[Saved entries]
+--

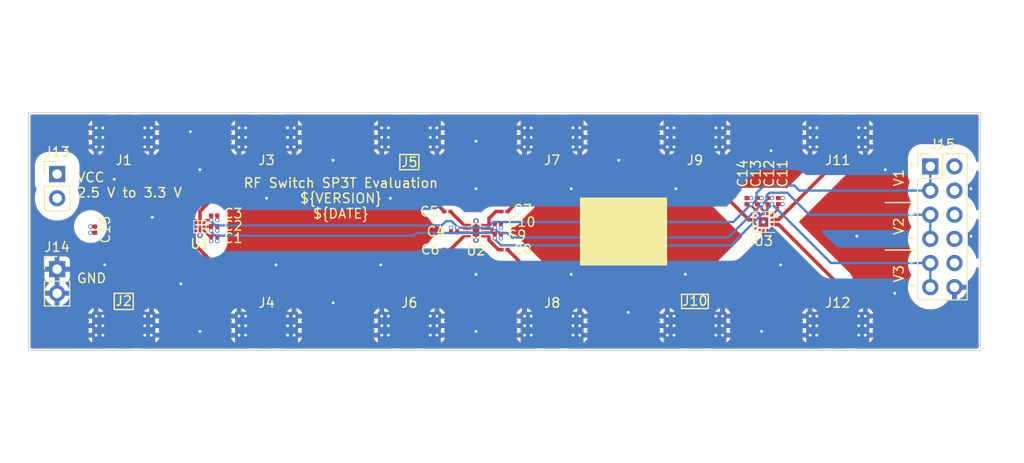
<source format=kicad_pcb>
(kicad_pcb
	(version 20240108)
	(generator "pcbnew")
	(generator_version "8.0")
	(general
		(thickness 1.6)
		(legacy_teardrops no)
	)
	(paper "A4")
	(title_block
		(title "${TITLE}")
		(date "${DATE}")
		(rev "${VERSION}")
		(company "${COPYRIGHT}")
		(comment 1 "${LICENSE}")
	)
	(layers
		(0 "F.Cu" signal)
		(1 "In1.Cu" signal)
		(2 "In2.Cu" signal)
		(31 "B.Cu" signal)
		(32 "B.Adhes" user "B.Adhesive")
		(33 "F.Adhes" user "F.Adhesive")
		(34 "B.Paste" user)
		(35 "F.Paste" user)
		(36 "B.SilkS" user "B.Silkscreen")
		(37 "F.SilkS" user "F.Silkscreen")
		(38 "B.Mask" user)
		(39 "F.Mask" user)
		(40 "Dwgs.User" user "User.Drawings")
		(41 "Cmts.User" user "User.Comments")
		(42 "Eco1.User" user "User.Eco1")
		(43 "Eco2.User" user "User.Eco2")
		(44 "Edge.Cuts" user)
		(45 "Margin" user)
		(46 "B.CrtYd" user "B.Courtyard")
		(47 "F.CrtYd" user "F.Courtyard")
		(48 "B.Fab" user)
		(49 "F.Fab" user)
		(50 "User.1" user)
		(51 "User.2" user)
		(52 "User.3" user)
		(53 "User.4" user)
		(54 "User.5" user)
		(55 "User.6" user)
		(56 "User.7" user)
		(57 "User.8" user)
		(58 "User.9" user)
	)
	(setup
		(stackup
			(layer "F.SilkS"
				(type "Top Silk Screen")
			)
			(layer "F.Paste"
				(type "Top Solder Paste")
			)
			(layer "F.Mask"
				(type "Top Solder Mask")
				(thickness 0.01)
			)
			(layer "F.Cu"
				(type "copper")
				(thickness 0.035)
			)
			(layer "dielectric 1"
				(type "prepreg")
				(thickness 0.1)
				(material "FR4")
				(epsilon_r 4.5)
				(loss_tangent 0.02)
			)
			(layer "In1.Cu"
				(type "copper")
				(thickness 0.035)
			)
			(layer "dielectric 2"
				(type "core")
				(thickness 1.24)
				(material "FR4")
				(epsilon_r 4.5)
				(loss_tangent 0.02)
			)
			(layer "In2.Cu"
				(type "copper")
				(thickness 0.035)
			)
			(layer "dielectric 3"
				(type "prepreg")
				(thickness 0.1)
				(material "FR4")
				(epsilon_r 4.5)
				(loss_tangent 0.02)
			)
			(layer "B.Cu"
				(type "copper")
				(thickness 0.035)
			)
			(layer "B.Mask"
				(type "Bottom Solder Mask")
				(thickness 0.01)
			)
			(layer "B.Paste"
				(type "Bottom Solder Paste")
			)
			(layer "B.SilkS"
				(type "Bottom Silk Screen")
			)
			(copper_finish "None")
			(dielectric_constraints no)
		)
		(pad_to_mask_clearance 0)
		(allow_soldermask_bridges_in_footprints no)
		(pcbplotparams
			(layerselection 0x00210e8_ffffffff)
			(plot_on_all_layers_selection 0x0000000_00000000)
			(disableapertmacros no)
			(usegerberextensions yes)
			(usegerberattributes yes)
			(usegerberadvancedattributes yes)
			(creategerberjobfile no)
			(dashed_line_dash_ratio 12.000000)
			(dashed_line_gap_ratio 3.000000)
			(svgprecision 4)
			(plotframeref no)
			(viasonmask no)
			(mode 1)
			(useauxorigin no)
			(hpglpennumber 1)
			(hpglpenspeed 20)
			(hpglpendiameter 15.000000)
			(pdf_front_fp_property_popups yes)
			(pdf_back_fp_property_popups yes)
			(dxfpolygonmode yes)
			(dxfimperialunits yes)
			(dxfusepcbnewfont yes)
			(psnegative no)
			(psa4output no)
			(plotreference yes)
			(plotvalue no)
			(plotfptext yes)
			(plotinvisibletext no)
			(sketchpadsonfab no)
			(subtractmaskfromsilk yes)
			(outputformat 1)
			(mirror no)
			(drillshape 0)
			(scaleselection 1)
			(outputdirectory "gerber")
		)
	)
	(property "COPYRIGHT" "Copyright 2023-2024 Great Scott Gadgets")
	(property "DATE" "2024-11-11")
	(property "LICENSE" "Licensed under the CERN-OHL-P v2")
	(property "TITLE" "RF Switch SP3T Evaluation")
	(property "VERSION" "0.1.1")
	(net 0 "")
	(net 1 "GND")
	(net 2 "Net-(J9-In)")
	(net 3 "Net-(J10-In)")
	(net 4 "Net-(J11-In)")
	(net 5 "Net-(J12-In)")
	(net 6 "VCC")
	(net 7 "Net-(J1-In)")
	(net 8 "Net-(J2-In)")
	(net 9 "Net-(J3-In)")
	(net 10 "Net-(J4-In)")
	(net 11 "Net-(J5-In)")
	(net 12 "Net-(J6-In)")
	(net 13 "Net-(J7-In)")
	(net 14 "Net-(J8-In)")
	(net 15 "/V2")
	(net 16 "/V1")
	(net 17 "Net-(U2-RFC)")
	(net 18 "Net-(U2-RF1)")
	(net 19 "Net-(U2-RF3)")
	(net 20 "Net-(U2-RF2)")
	(net 21 "/V3")
	(net 22 "unconnected-(U2-NC-Pad2)")
	(net 23 "unconnected-(U3-NC-Pad1)")
	(net 24 "unconnected-(U3-NC-Pad8)")
	(net 25 "unconnected-(U3-NC-Pad10)")
	(net 26 "unconnected-(U3-NC-Pad11)")
	(net 27 "unconnected-(U3-NC-Pad12)")
	(net 28 "unconnected-(U3-NC-Pad14)")
	(footprint "sma-variants:Linx_SMA_CONSMA003.062" (layer "F.Cu") (at 155 120 90))
	(footprint "Capacitor_SMD:C_0201_0603Metric" (layer "F.Cu") (at 150 109.4))
	(footprint "eval:ATSLP-14-1EP_2x2mm_P0.4mm_EP1x1mm" (layer "F.Cu") (at 177.2 106.5 180))
	(footprint "sma-variants:Linx_SMA_CONSMA003.062" (layer "F.Cu") (at 155 95 -90))
	(footprint "sma-variants:Linx_SMA_CONSMA003.062" (layer "F.Cu") (at 170 95 -90))
	(footprint "gsg-modules:SKY13317-373LF" (layer "F.Cu") (at 147 107.4))
	(footprint "sma-variants:Linx_SMA_CONSMA003.062" (layer "F.Cu") (at 185 95 -90))
	(footprint "eval:TSNP-9-3" (layer "F.Cu") (at 118 107 180))
	(footprint "sma-variants:Linx_SMA_CONSMA003.062" (layer "F.Cu") (at 110 95 -90))
	(footprint "Capacitor_SMD:C_0201_0603Metric" (layer "F.Cu") (at 177.6 104.3 90))
	(footprint "Capacitor_SMD:C_0201_0603Metric" (layer "F.Cu") (at 176.5 104.3 90))
	(footprint "Capacitor_SMD:C_0201_0603Metric" (layer "F.Cu") (at 107 107.3 -90))
	(footprint "Capacitor_SMD:C_0201_0603Metric" (layer "F.Cu") (at 178.7 104.3 90))
	(footprint "sma-variants:Linx_SMA_CONSMA003.062" (layer "F.Cu") (at 170 120 90))
	(footprint "Capacitor_SMD:C_0201_0603Metric" (layer "F.Cu") (at 144 109.4 180))
	(footprint "Connector_PinHeader_2.54mm:PinHeader_1x02_P2.54mm_Vertical" (layer "F.Cu") (at 103 101.46))
	(footprint "sma-variants:Linx_SMA_CONSMA003.062" (layer "F.Cu") (at 125 120 90))
	(footprint "Connector_PinHeader_2.54mm:PinHeader_1x02_P2.54mm_Vertical" (layer "F.Cu") (at 103 111.46))
	(footprint "sma-variants:Linx_SMA_CONSMA003.062" (layer "F.Cu") (at 140 95 -90))
	(footprint "Capacitor_SMD:C_0201_0603Metric" (layer "F.Cu") (at 119.5 106.9))
	(footprint "Capacitor_SMD:C_0201_0603Metric" (layer "F.Cu") (at 149.3 106.6))
	(footprint "Capacitor_SMD:C_0201_0603Metric" (layer "F.Cu") (at 119.5 108))
	(footprint "Capacitor_SMD:C_0201_0603Metric" (layer "F.Cu") (at 144 105.4))
	(footprint "Capacitor_SMD:C_0201_0603Metric" (layer "F.Cu") (at 119.5 105.8))
	(footprint "Capacitor_SMD:C_0201_0603Metric" (layer "F.Cu") (at 149.3 107.7))
	(footprint "sma-variants:Linx_SMA_CONSMA003.062" (layer "F.Cu") (at 140 120 90))
	(footprint "Connector_PinHeader_2.54mm:PinHeader_2x06_P2.54mm_Vertical" (layer "F.Cu") (at 194.725 100.65))
	(footprint "Capacitor_SMD:C_0201_0603Metric"
		(layer "F.Cu")
		(uuid "b1f33fbd-d8bd-48ee-a8a8-6d98793784c3")
		(at 144.7 107.6 180)
		(descr "Capacitor SMD 0201 (0603 Metric), square (rectangular) end terminal, IPC_7351 nominal, (Body size source: https://www.vishay.com/docs/20052/crcw0201e3.pdf), generated with kicad-footprint-generator")
		(tags "capacitor")
		(property "Reference" "C4"
			(at 1.9 0.1 180)
			(layer "F.SilkS")
			(uuid "ce935bbb-99a3-4edf-965c-9d8c30f48296")
			(effects
				(f
... [607385 chars truncated]
</source>
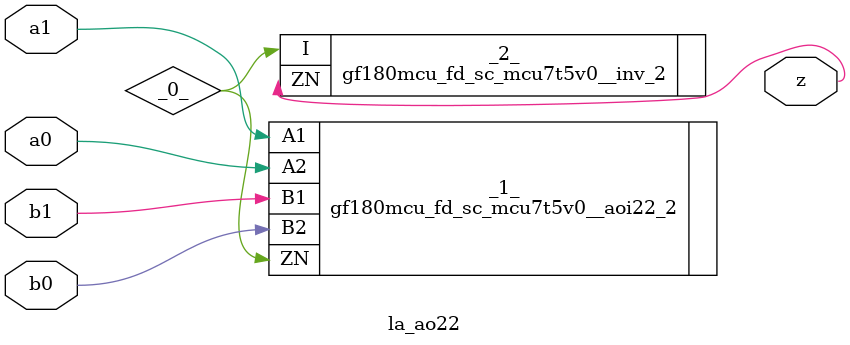
<source format=v>

/* Generated by Yosys 0.44 (git sha1 80ba43d26, g++ 11.4.0-1ubuntu1~22.04 -fPIC -O3) */

(* top =  1  *)
(* src = "generated" *)
(* keep_hierarchy *)
module la_ao22 (
    a0,
    a1,
    b0,
    b1,
    z
);
  wire _0_;
  (* src = "generated" *)
  input a0;
  wire a0;
  (* src = "generated" *)
  input a1;
  wire a1;
  (* src = "generated" *)
  input b0;
  wire b0;
  (* src = "generated" *)
  input b1;
  wire b1;
  (* src = "generated" *)
  output z;
  wire z;
  gf180mcu_fd_sc_mcu7t5v0__aoi22_2 _1_ (
      .A1(a1),
      .A2(a0),
      .B1(b1),
      .B2(b0),
      .ZN(_0_)
  );
  gf180mcu_fd_sc_mcu7t5v0__inv_2 _2_ (
      .I (_0_),
      .ZN(z)
  );
endmodule

</source>
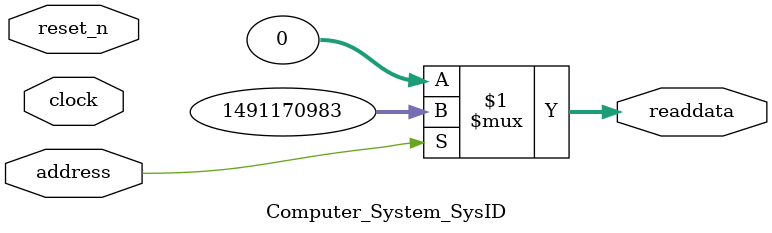
<source format=v>



// synthesis translate_off
`timescale 1ns / 1ps
// synthesis translate_on

// turn off superfluous verilog processor warnings 
// altera message_level Level1 
// altera message_off 10034 10035 10036 10037 10230 10240 10030 

module Computer_System_SysID (
               // inputs:
                address,
                clock,
                reset_n,

               // outputs:
                readdata
             )
;

  output  [ 31: 0] readdata;
  input            address;
  input            clock;
  input            reset_n;

  wire    [ 31: 0] readdata;
  //control_slave, which is an e_avalon_slave
  assign readdata = address ? 1491170983 : 0;

endmodule



</source>
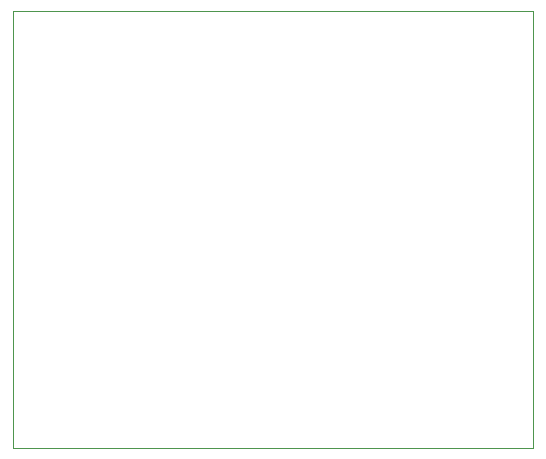
<source format=gbr>
%TF.GenerationSoftware,KiCad,Pcbnew,8.0.1*%
%TF.CreationDate,2024-11-30T20:12:54+00:00*%
%TF.ProjectId,Heating Element,48656174-696e-4672-9045-6c656d656e74,1*%
%TF.SameCoordinates,Original*%
%TF.FileFunction,Profile,NP*%
%FSLAX46Y46*%
G04 Gerber Fmt 4.6, Leading zero omitted, Abs format (unit mm)*
G04 Created by KiCad (PCBNEW 8.0.1) date 2024-11-30 20:12:54*
%MOMM*%
%LPD*%
G01*
G04 APERTURE LIST*
%TA.AperFunction,Profile*%
%ADD10C,0.050000*%
%TD*%
G04 APERTURE END LIST*
D10*
X95675000Y-77375000D02*
X139675000Y-77375000D01*
X139675000Y-114375000D01*
X95675000Y-114375000D01*
X95675000Y-77375000D01*
M02*

</source>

+--

| WHAT TO WORK ON |
What you return must be the lines above that run from the line with "118 107 180))" to the line with "178.7 104.3 90))", inclusive, each copied exactly.

| WRITTEN RESPONSE |
	(footprint "eval:TSNP-9-3" (layer "F.Cu") (at 118 107 180))
	(footprint "sma-variants:Linx_SMA_CONSMA003.062" (layer "F.Cu") (at 110 95 -90))
	(footprint "Capacitor_SMD:C_0201_0603Metric" (layer "F.Cu") (at 177.6 104.3 90))
	(footprint "Capacitor_SMD:C_0201_0603Metric" (layer "F.Cu") (at 176.5 104.3 90))
	(footprint "Capacitor_SMD:C_0201_0603Metric" (layer "F.Cu") (at 107 107.3 -90))
	(footprint "Capacitor_SMD:C_0201_0603Metric" (layer "F.Cu") (at 178.7 104.3 90))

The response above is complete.